The fact of the matter is that Holden has already raised all of the issues which it raises in its motion for reconsideration. Unfortunately for Holden, its arguments were inadequate and unconvincing, and Wismarq's contrasting arguments were persuasive and supported by the record. Based on the record and the briefs submitted in support and in opposition to the original motion, I found that Holden had not sufficiently shown how Dr. Brown's qualifications, the basis for his opinions, and the process he went through in forming those opinions pass muster under Daubert v. Merrell Dow Pharmaceuticals, Inc., 509 U.S. 579 (1993), and Kumho Tire Co., Ltd. v. Carmichael, 526 U.S. 137 (1999).
As for the present motion, Holden has offered nothing demonstrating that I have overlooked, misunderstood, or misapplied any fact or argument that it originally set forth in its briefing. Rather, Holden has made the case, largely through new arguments that are more detailed and more extensive than its prior arguments, that Dr. Brown's testimony should not be barred. However, that is not the question before me. The question is whether I made a manifest error of law of fact based on the record as set forth on April 3, 2003 in my ruling. Having found none, I deny Holden's motion for reconsideration.
Were Brown to be Holden's only proposed expert as to the cause of the paint failure in this matter, it might be said that a court should be more lenient in this matter. Here, however, Holden has proposed two experts as to the cause of the paint failure in this matter, Kenneth Brown and Ken Minor. Despite the striking of Brown's testimony, Minor is still free to testify at trial and thus plaintiff's entire case is not "doomed."

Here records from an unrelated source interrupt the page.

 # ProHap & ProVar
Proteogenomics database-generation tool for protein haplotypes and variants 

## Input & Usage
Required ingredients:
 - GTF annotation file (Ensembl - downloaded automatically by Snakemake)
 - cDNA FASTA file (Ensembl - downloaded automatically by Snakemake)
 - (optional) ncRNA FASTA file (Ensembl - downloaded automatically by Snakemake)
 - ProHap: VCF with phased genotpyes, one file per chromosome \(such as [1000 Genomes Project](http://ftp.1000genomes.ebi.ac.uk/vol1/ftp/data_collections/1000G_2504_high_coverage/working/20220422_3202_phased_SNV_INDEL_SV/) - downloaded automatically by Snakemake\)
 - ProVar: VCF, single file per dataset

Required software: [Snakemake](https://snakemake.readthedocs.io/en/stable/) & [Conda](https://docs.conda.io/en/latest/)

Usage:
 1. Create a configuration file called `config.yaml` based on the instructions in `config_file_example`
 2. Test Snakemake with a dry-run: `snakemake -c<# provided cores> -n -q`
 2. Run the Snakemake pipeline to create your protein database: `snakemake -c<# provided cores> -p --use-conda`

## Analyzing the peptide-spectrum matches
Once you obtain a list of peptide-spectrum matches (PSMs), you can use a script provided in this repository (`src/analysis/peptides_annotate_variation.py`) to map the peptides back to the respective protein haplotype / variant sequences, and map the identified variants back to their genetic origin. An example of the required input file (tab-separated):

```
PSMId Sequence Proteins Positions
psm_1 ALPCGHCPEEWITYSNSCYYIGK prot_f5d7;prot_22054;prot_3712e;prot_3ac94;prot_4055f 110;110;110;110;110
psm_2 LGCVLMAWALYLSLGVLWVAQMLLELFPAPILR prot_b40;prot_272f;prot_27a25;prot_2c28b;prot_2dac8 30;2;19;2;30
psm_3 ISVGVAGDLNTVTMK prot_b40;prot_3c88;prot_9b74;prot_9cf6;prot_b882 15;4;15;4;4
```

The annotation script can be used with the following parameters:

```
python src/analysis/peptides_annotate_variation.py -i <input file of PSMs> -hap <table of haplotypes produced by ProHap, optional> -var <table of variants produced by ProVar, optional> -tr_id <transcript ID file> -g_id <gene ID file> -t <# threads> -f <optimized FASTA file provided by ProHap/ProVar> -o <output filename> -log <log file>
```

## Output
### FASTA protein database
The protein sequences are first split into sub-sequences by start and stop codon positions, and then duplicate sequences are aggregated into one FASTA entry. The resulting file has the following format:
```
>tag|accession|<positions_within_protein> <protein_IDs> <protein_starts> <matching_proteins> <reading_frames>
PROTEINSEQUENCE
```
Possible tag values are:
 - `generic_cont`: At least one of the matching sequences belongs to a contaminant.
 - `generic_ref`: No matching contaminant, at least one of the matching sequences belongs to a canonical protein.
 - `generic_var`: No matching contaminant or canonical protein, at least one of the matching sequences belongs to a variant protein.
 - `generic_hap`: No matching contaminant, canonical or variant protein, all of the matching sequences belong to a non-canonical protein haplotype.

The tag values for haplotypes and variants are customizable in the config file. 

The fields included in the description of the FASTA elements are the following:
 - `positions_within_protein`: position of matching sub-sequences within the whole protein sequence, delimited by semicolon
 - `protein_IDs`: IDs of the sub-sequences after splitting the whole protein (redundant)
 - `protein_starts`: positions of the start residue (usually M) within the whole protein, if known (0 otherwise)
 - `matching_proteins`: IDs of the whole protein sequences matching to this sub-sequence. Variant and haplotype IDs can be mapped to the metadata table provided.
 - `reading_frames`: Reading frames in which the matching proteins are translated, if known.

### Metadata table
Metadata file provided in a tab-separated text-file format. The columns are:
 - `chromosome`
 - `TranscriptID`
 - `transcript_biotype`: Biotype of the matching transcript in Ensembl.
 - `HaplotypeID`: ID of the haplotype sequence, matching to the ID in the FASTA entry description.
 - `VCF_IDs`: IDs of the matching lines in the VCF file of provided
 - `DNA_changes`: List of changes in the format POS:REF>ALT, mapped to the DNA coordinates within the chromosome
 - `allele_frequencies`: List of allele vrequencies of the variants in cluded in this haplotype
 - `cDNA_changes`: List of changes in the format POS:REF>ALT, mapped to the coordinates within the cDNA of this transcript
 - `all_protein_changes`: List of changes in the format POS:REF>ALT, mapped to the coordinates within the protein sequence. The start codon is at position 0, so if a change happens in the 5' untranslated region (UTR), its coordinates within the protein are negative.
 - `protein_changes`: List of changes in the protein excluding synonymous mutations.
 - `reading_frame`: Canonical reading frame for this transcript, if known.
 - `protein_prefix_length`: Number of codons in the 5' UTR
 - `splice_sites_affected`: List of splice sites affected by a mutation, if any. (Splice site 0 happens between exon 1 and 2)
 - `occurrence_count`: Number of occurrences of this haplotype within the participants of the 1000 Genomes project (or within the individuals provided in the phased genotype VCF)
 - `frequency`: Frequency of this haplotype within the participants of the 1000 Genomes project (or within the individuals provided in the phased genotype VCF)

According to Holden, the "substance of [Minor's] opinion is that the intermittent failure of the coating . . . was due to an adhesion problem of the coating to the aluminum coating." Brown's opinion, as expressed in his report, is that the "adhesion failure at the primer-substrate interface was caused by a coating process which performed in a faulty manner as regards its intended purpose." Therefore, both Minor's and Brown's opinion, although not cumulative, address the cause of paint failure. Indeed to the extent the opinions differ significantly, it would ordinarily (though not invariably) be wise for a plaintiff to choose one or risk that the trier of fact would believe neither.
As for the offer of proof, "[o]nce the court makes a definitive ruling on the record admitting or excluding evidence, either at or before trial, a party need not renew an objection or offer of proof to preserve a claim of error for appeal." Fed.R.Evid. 103. Accordingly, the offer of proof is unnecessary here. For the above reasons, Holden's Motion for Reconsideration and Offer of Proof Regarding Order Barring the Testimony of Kenneth R. Brown is DENIED.